KUTIPAN TEKS:
────────────────────────────────────────
Mendagri Tito Karnavian dimintakan oleh Mensekneg untuk menjelaskan kronologisnya sehingga kembali kepada posisi awal bahwa ke empat pulau itu berada di wilayah Propinsi Aceh. Engkau yang memulai dan engkau yang mengakhiri. Mendagri Tito menguraikan seolah olah tidak ada beban membantah omongannya sendiri yang dituangkan dalam Keputusan Mendagri itu.
Begitu mudahnya Kemendagri mengutak katik fakta dan dokumen yang dimiliki, tergantung apakah dicari dengan sungguh-sungguh atau tidak, yang saya ungkapkan dalam tulisan terdahulu, “brengsek” nya birokrasi Kemendagri dalam mentracing dokumen original kesepakatan Ibrahmim Hasan Gubernur Aceh dengan Raja Inal Siregar yang disaksikan Rudini Mendagri waktu itu tahun 1992 yang lalu bahwa ke empat pulau itu milik Propinsi Aceh.
Kita ditampilkan tontonan di bolak balik nya cakap Mendagri karena ancaman Presiden untuk mengambil alih persoalan. Masyarakat luas menonton breaking news TV One dan melalui berbagai pemberitaan lainnya.
Penandatanganan kesepakatan antara dua Gubernur dan disaksikan Kemendagri tanggal 17 Juni 2025 harus dilanjutkan dengan mencabutan Kepemendagri Nomor 300.2.2-2138 Tahun 2025 yang terbit pada 25 April 2025 lalu, dan diganti dengan Kepmendagri yang mengkoreksi Kemendagri sebelumnya. Tidak cukup dengan Kepmendagri, tetapi harus ditetapkan dalam bentuk Permendagri sebagai suatu produk hukum yang kuat sesuai dengan UU Penyusunan Peraturan Perundang-undangan.
Pembusukan dan pembiaran
GENG SOP yang berada di luar dan di dalam Pemerintahan Prabowo sudah menunjukkan indikasi – indikasi yang menyulitkan Prabowo. Kebijakan-kebijakan Kementerian yang ceroboh, konyol, merepotkan Presiden, merugikan rakyat, bahkan tidak sejalan dengan arah kebijakan Prabowo selama 6 bulan ini sudah banyak terjadi.
────────────────────────────────────────
ENTRI YANG DIBERIKAN:
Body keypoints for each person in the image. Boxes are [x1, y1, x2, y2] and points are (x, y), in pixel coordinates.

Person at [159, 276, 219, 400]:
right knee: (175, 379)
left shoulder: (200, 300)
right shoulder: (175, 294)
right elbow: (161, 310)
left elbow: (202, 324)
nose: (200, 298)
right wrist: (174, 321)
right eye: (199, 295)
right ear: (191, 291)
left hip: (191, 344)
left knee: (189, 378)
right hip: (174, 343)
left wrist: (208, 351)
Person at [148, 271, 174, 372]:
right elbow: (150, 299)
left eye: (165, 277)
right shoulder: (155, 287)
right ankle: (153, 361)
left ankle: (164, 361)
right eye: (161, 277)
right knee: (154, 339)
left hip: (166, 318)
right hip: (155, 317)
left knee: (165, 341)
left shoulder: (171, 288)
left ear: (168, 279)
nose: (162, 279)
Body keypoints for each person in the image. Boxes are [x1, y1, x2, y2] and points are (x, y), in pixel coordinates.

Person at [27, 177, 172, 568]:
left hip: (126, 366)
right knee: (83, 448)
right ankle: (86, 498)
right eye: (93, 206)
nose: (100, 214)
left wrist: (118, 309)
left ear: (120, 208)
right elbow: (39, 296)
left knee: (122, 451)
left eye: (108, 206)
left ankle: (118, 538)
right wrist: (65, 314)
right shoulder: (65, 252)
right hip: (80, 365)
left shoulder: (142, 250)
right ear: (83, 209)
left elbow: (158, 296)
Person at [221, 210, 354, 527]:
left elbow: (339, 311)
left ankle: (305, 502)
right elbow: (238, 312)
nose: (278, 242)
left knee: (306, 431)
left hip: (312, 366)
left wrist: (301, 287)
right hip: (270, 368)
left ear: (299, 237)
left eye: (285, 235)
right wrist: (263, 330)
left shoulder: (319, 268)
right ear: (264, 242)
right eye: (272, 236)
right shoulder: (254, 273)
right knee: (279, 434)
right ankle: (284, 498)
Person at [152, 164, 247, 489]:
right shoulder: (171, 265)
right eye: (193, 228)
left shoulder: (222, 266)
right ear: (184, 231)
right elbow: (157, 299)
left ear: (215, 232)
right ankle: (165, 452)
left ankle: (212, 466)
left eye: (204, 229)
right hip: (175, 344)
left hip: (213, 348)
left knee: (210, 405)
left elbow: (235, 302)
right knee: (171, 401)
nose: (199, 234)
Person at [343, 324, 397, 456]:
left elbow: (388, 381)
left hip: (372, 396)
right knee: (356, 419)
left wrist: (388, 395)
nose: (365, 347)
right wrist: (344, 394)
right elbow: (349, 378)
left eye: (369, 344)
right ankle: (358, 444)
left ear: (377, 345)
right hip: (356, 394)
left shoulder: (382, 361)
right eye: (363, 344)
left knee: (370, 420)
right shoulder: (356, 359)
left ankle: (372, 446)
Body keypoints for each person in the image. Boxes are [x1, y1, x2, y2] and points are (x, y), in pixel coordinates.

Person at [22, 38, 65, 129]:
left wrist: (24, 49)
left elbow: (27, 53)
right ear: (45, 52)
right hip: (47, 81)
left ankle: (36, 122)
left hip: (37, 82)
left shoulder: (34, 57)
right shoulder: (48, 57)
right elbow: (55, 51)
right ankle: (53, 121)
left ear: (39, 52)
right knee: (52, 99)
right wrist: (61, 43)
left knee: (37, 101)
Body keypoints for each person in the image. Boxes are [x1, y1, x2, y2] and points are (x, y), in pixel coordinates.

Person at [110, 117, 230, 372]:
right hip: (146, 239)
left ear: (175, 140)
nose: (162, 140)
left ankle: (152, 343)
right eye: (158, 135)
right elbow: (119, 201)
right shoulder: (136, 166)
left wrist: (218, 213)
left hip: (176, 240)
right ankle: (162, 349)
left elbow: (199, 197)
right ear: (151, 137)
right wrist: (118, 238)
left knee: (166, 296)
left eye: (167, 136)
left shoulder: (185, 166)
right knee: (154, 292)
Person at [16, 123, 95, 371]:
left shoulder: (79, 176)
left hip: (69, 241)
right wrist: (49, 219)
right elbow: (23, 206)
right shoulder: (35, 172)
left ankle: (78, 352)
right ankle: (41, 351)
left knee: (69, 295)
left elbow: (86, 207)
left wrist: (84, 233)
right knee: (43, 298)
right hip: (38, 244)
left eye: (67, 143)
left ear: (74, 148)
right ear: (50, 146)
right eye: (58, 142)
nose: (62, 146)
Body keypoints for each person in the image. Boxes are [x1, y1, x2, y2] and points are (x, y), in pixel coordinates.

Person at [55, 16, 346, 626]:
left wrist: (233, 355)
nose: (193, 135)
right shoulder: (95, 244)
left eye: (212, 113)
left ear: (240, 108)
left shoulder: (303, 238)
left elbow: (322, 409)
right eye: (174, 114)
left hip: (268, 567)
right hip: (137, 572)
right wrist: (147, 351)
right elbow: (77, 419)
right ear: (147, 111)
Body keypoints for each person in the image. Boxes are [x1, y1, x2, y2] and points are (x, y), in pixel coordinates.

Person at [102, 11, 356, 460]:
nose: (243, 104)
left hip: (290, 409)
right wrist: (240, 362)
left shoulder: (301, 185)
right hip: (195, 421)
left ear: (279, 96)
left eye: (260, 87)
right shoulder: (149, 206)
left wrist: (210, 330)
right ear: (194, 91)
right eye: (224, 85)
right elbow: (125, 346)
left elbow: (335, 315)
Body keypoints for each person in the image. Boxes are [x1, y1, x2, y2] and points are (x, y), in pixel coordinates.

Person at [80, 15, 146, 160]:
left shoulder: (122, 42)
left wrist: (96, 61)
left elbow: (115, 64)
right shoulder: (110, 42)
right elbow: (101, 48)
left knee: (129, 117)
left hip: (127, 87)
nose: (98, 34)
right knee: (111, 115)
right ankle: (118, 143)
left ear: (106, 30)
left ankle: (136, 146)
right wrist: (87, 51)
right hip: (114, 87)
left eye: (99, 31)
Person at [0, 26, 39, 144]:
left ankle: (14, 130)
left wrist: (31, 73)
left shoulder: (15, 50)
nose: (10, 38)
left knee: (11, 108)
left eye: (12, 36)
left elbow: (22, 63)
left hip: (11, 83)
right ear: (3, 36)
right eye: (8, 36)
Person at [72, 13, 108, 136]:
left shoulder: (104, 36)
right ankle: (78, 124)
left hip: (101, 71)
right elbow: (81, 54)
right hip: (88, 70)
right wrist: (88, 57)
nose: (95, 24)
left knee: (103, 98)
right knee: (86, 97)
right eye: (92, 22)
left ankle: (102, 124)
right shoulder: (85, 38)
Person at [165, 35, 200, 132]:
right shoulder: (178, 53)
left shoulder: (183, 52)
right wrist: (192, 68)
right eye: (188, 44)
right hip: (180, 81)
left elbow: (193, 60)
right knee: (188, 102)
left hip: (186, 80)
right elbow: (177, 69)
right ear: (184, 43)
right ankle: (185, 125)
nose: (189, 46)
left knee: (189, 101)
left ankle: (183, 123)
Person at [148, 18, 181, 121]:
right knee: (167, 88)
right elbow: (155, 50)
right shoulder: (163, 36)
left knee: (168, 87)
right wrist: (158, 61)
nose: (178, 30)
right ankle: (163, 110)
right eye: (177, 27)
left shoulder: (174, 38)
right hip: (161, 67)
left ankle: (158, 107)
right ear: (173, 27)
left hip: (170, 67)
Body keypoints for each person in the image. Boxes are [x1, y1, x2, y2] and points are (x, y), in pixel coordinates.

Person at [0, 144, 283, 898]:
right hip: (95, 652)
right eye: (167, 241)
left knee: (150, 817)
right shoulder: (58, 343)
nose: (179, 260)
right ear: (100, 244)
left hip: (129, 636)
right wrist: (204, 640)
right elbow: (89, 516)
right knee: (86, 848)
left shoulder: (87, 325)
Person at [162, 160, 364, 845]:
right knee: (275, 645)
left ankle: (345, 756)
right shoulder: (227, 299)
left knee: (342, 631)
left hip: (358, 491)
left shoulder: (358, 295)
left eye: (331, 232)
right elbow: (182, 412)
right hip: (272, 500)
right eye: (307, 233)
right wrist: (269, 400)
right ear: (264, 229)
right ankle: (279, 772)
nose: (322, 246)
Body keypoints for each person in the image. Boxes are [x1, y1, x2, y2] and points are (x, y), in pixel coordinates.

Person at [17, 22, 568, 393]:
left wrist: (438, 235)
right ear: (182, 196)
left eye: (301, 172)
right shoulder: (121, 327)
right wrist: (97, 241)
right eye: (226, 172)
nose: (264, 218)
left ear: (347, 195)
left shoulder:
────────────────────────────────────────
TUGAS LATIHAN:
A) Ulangi tanpa perubahan bagian kutipan teks tentang empat pulau di Aceh antara "Begitu mudahnya Kemendagri" dan "berbagai pemberitaan lainnya.", termasuk kedua batas itu.
B) Berikan lanjutan kutipan teks tentang empat pulau di Aceh, dimulai sesudah kalimat terakhirnya.

HASIL TUGAS:
A)
Begitu mudahnya Kemendagri mengutak katik fakta dan dokumen yang dimiliki, tergantung apakah dicari dengan sungguh-sungguh atau tidak, yang saya ungkapkan dalam tulisan terdahulu, “brengsek” nya birokrasi Kemendagri dalam mentracing dokumen original kesepakatan Ibrahmim Hasan Gubernur Aceh dengan Raja Inal Siregar yang disaksikan Rudini Mendagri waktu itu tahun 1992 yang lalu bahwa ke empat pulau itu milik Propinsi Aceh.
Kita ditampilkan tontonan di bolak balik nya cakap Mendagri karena ancaman Presiden untuk mengambil alih persoalan. Masyarakat luas menonton breaking news TV One dan melalui berbagai pemberitaan lainnya.

B)
Kasus eksplorasi nikel Raja Ampat sampai seorang Menteri ESDM Bahlil Lahadalia di demo masyarakat Raja Ampat. Menkop Budi Arie Setiadi yang tersangkut kasus judi on line, masih eksis sebagai Menkop yang akan mengelola dana APBN untuk 80 koperasi merah putih, dan teranyar sengketa “pencaplokan” 4 pulau di Kab Aceh Singkil Prop. Aceh oleh Pemerintah Pusat ( Kemendagri) kalau ditelusuri lebih dalam tidak terlepas dari “sudah tercemarnya” para pejabat birokrasi dari penyakit ABS (Asal Bapak Senang) dan HSM (Hilang Syaraf Malu), sehingga menghasilkan suatu kebijakan yang komplikasi.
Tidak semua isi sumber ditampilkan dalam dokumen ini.